* Goal A:
In the passage on colonial women, where did the Chisholms settle after deciding to spend leave in Australia?
* Goal B:
Rewrite the passage on colonial women starting with "She was a progressive  19th" and going on through "of European Soldiers.", putting "Bombay" in place of "Madras".

At the Arthur's Seat property she was adjudged by fellow Squatters as a very good sheep, cattle and horse drover. She also retained her painting abilities and also entertained "intellectual" people,such as Sir John Franklin, William Charles Wentworth, Henry Kendall and Adam Lindsay Gordon. She was also a close friend of Lieutenant Governor Charles La Trobe and his wife. Possibly women like Georgiana kept alive priciples of Taste and Refinement during the formation of our Colonial History.

Caroline Chisholm. b1808--d1877

A Dictionary Term

1 .Her love of Humankind especially as deeds of practical beneficense

2. A philanthropic action, work, institution, or the like.

She was a progressive  19th Century English humanitarian, known mostly for her work with Female Immigrant Welfare in Australia.
* She was reared in aTradition of Evangelical Philanthropy.

* Her Husband was a Captain in the East India Company. Whist she was based in Madras she founded the Female School of Industry for the daughters of European Soldiers.

* The Chisholms decided to spend leave in Australia.  They settled at Windsor NSW.

(Dataset items)
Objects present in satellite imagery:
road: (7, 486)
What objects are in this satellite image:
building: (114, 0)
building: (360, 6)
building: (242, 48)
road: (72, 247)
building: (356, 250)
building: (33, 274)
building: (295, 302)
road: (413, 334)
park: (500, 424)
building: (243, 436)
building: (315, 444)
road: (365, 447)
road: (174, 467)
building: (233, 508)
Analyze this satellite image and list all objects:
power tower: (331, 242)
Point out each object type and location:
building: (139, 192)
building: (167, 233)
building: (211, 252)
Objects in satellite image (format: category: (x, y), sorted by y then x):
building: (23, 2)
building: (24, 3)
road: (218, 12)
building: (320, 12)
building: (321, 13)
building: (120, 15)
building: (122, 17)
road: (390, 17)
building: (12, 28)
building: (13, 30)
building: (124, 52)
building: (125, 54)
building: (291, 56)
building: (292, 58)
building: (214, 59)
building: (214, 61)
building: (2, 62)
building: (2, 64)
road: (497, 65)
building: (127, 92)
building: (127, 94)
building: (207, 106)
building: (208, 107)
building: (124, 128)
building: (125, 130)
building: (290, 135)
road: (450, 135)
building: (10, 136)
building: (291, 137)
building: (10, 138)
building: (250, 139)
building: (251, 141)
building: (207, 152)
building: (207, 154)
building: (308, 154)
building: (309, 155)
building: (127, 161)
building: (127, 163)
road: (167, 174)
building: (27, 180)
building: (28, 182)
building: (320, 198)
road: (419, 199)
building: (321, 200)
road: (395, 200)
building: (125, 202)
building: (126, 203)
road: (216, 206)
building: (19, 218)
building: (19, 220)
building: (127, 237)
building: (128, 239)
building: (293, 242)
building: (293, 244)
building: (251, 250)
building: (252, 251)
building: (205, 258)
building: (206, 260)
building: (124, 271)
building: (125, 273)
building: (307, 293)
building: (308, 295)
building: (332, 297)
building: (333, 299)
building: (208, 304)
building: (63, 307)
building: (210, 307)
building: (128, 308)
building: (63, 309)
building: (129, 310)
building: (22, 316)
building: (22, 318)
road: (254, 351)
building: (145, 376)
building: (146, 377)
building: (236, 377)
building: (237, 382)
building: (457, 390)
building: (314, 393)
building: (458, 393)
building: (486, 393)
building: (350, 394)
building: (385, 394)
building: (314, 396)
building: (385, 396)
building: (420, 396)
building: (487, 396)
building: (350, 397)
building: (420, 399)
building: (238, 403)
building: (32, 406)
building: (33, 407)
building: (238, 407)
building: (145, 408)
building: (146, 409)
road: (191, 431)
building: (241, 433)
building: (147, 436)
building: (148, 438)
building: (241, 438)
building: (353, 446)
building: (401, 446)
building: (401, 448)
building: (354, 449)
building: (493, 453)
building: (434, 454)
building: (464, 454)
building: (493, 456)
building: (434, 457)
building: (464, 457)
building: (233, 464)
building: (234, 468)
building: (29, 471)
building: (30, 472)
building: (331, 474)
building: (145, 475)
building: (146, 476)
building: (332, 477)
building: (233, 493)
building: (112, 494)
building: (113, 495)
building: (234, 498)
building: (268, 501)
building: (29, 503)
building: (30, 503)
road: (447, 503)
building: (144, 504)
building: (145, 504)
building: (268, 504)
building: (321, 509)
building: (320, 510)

* Exercise output A:
They settled at Windsor, NSW.

* Exercise output B:
She was a progressive  19th Century English humanitarian, known mostly for her work with Female Immigrant Welfare in Australia.
* She was reared in aTradition of Evangelical Philanthropy.

* Her Husband was a Captain in the East India Company. Whist she was based in Bombay she founded the Female School of Industry for the daughters of European Soldiers.